Elle reconnaît bien que "chaque accident de chasse est une absolue tragédie". Mais reste "favorable" à cette pratique. Interrogée sur l'éventualité d'une journée générale d'interdiction de la chasse après la mort d'une randonneuse tuée par une chasseuse dans le Cantal, Valérie Pécresse s'est dite opposer à une telle régulation. Car la candidate estime que la seule solution est le "partage d'usage (...) en fonction des territoires", afin de protéger ce "droit qui a été acquis à la Révolution". Derrière cet argument, quelle réalité historique ?
"C'est un mythe", répond sans aucune hésitation Agnès Tachin, professeure d'histoire contemporaine à l'Université de Cergy-Pontoise. Alors pourquoi cette idée reçue sur la chasse ? Il est vrai que, sous l'Ancien Régime, cette activité était réservée aux seuls membres de la noblesse. La Révolution est venue rabattre les cartes. Sans pour autant accorder ce droit à tous les Français, comme c'est le cas aujourd'hui. Si l'article 3 du décret du 11 aout 1789 relatif à l'abolition des privilèges vient en effet détruire le "droit exclusif de la chasse", il associe également ce droit à la propriété terrienne. "Le droit exclusif de la chasse est pareillement aboli, et tout propriétaire a le droit de détruire et faire détruire, seulement sur ses possessions, toute espèce de gibier", lit-on ainsi dans ce texte.
Après la révolution, "la bourgeoisie, qui possède aussi des terres, est la seule bénéficiaire de ce décret", comme le résume notre interlocutrice. Tous les paysans qui louent la terre qu'ils labourent n'ont donc pas le droit de chasse. "S'ils le font, ils sont, aux yeux de la loi, des braconniers que l'on réprime", note Agnès Tachin. Ce décret vient même ôter à certains paysans le droit de chasser. Tandis que sous l'Ancien Régime, des régimes d'exception existaient, notamment dans certaines régions du sud, "ils perdent ce droit en 1789".
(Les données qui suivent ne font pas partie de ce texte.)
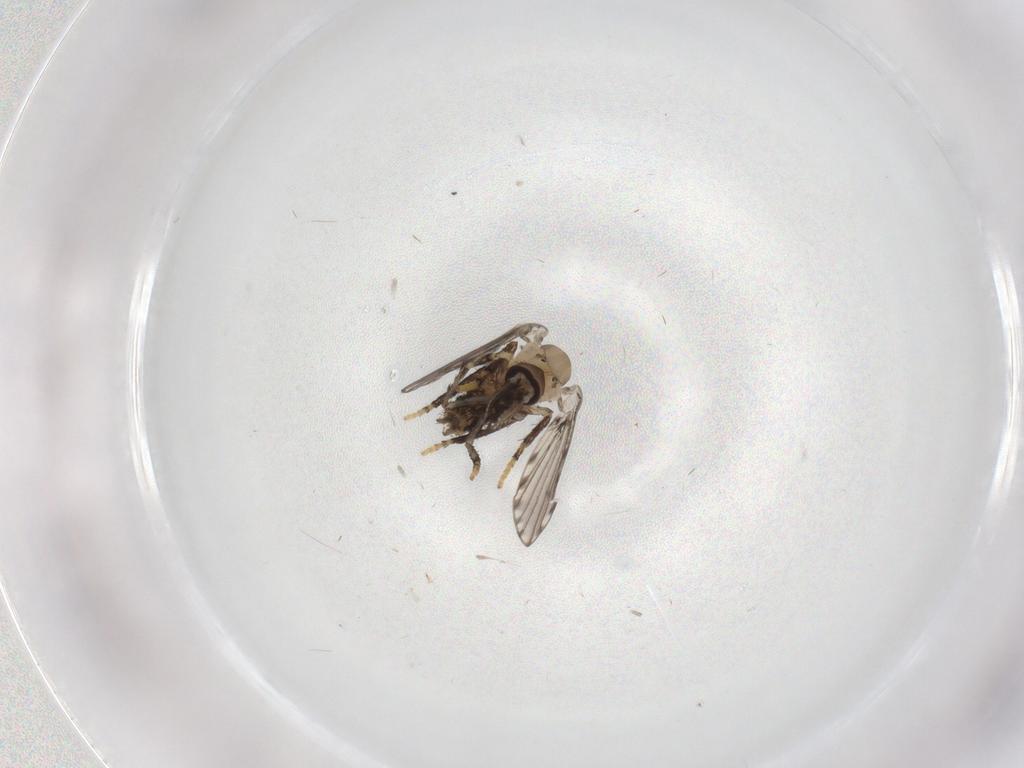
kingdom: Animalia
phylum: Arthropoda
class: Insecta
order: Diptera
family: Psychodidae
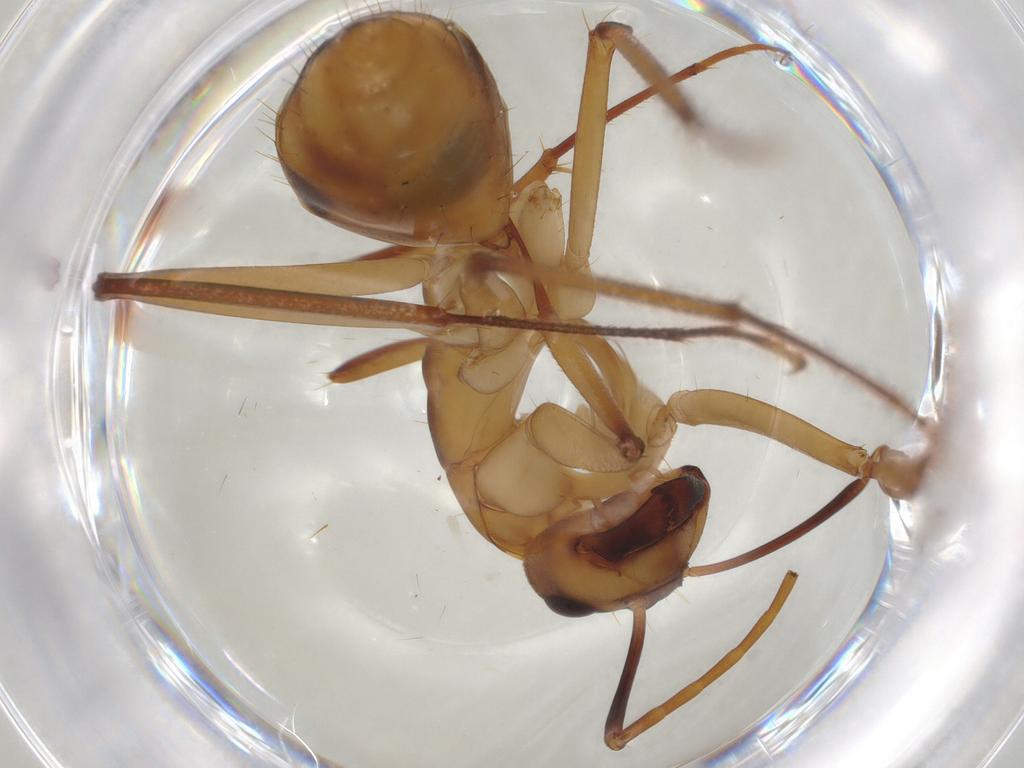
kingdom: Animalia
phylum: Arthropoda
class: Insecta
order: Hymenoptera
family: Formicidae
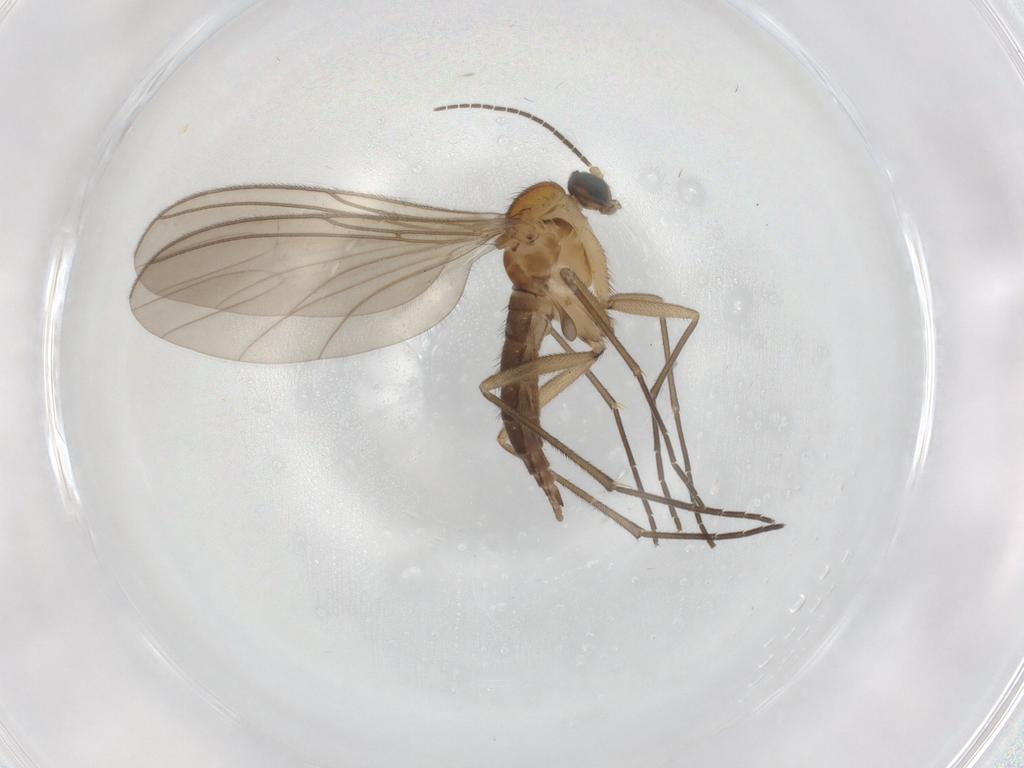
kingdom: Animalia
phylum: Arthropoda
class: Insecta
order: Diptera
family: Sciaridae
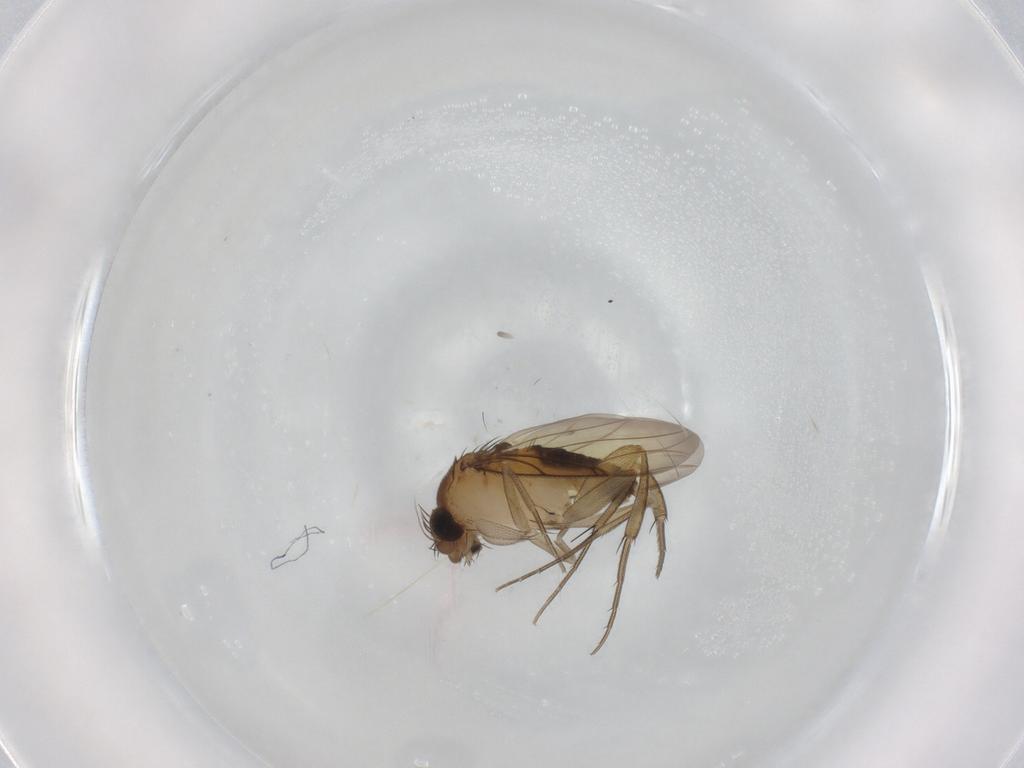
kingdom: Animalia
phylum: Arthropoda
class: Insecta
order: Diptera
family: Phoridae
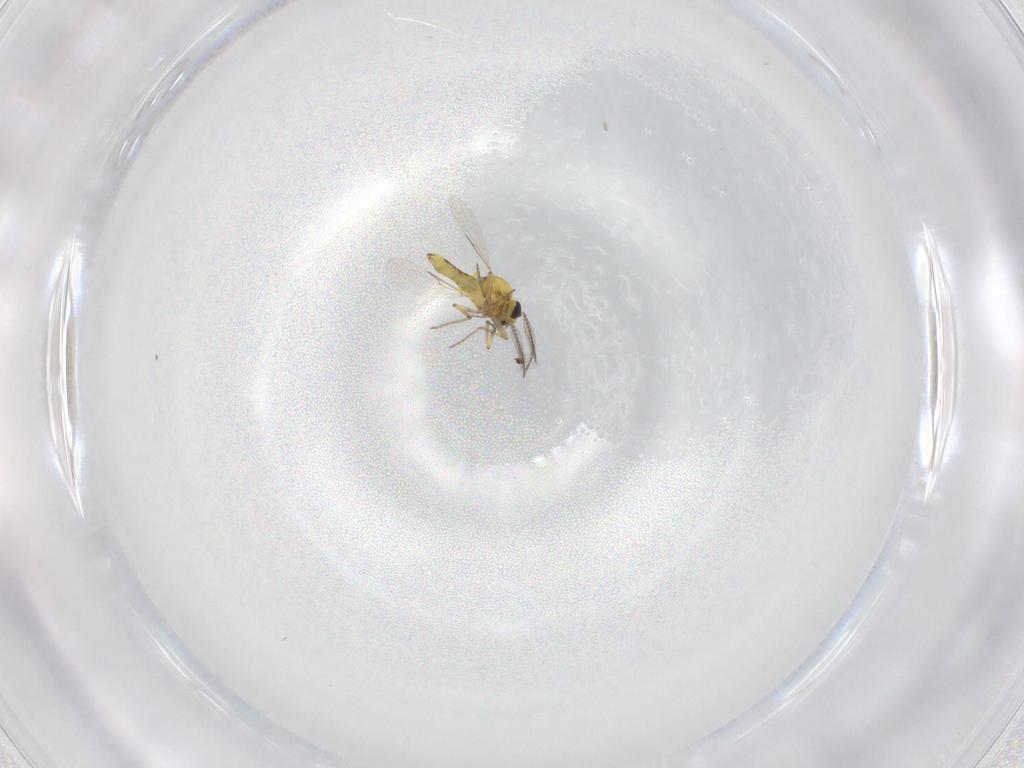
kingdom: Animalia
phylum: Arthropoda
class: Insecta
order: Diptera
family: Ceratopogonidae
Par la suite, la loi du 3 mai 1844 sur la "police de la chasse" vient renforcer ce dispositif. Il devient encore plus discriminant en accordant le seul permis de chasse à ceux qui sont "personnellement inscrits au rôle des contributions" - l'impôt direct associé au droit de vote - et en autorisant uniquement la chasse "soit à tir, soit à courre, à cor et à cris". En interdisant d'autres pratiques, comme le piégeage, cette loi vient renforcer "la répression du braconnage", souligne Agnès Tachin.
Finalement, il faudra attendre 1946 et la loi Rigal pour que les fermiers aient le droit de chasser sur les terres qu'ils louent. Et ce ne sera qu'en 1964 que la loi Verdeille viendra officiellement autoriser le droit de chasse sur les terres communales. "C'est ce texte qui consacre officiellement le droit d'usage en permettant le droit de chasse sur les terres d'autrui", conclut notre interlocutrice.
Contrairement à ce qu'indique Valérie Pécresse, le droit de chasser pour tous n'a donc pas été sacralisé par la Révolution française. D'ailleurs, en 1946, le député Rigal à l'origine de la loi citée plus haut relevait que si le "principe le droit de chasse à tous les citoyens" a été proclamé en 1789, "en pratique ce droit n'existe pleinement que pour un petit nombre". "Les féodaux terriens, qui, seuls, disposaient du droit de se livrer à l'exercice de la chasse, ont été remplacés par les privilégiés de la fortune", s'insurgeait l'élu communiste.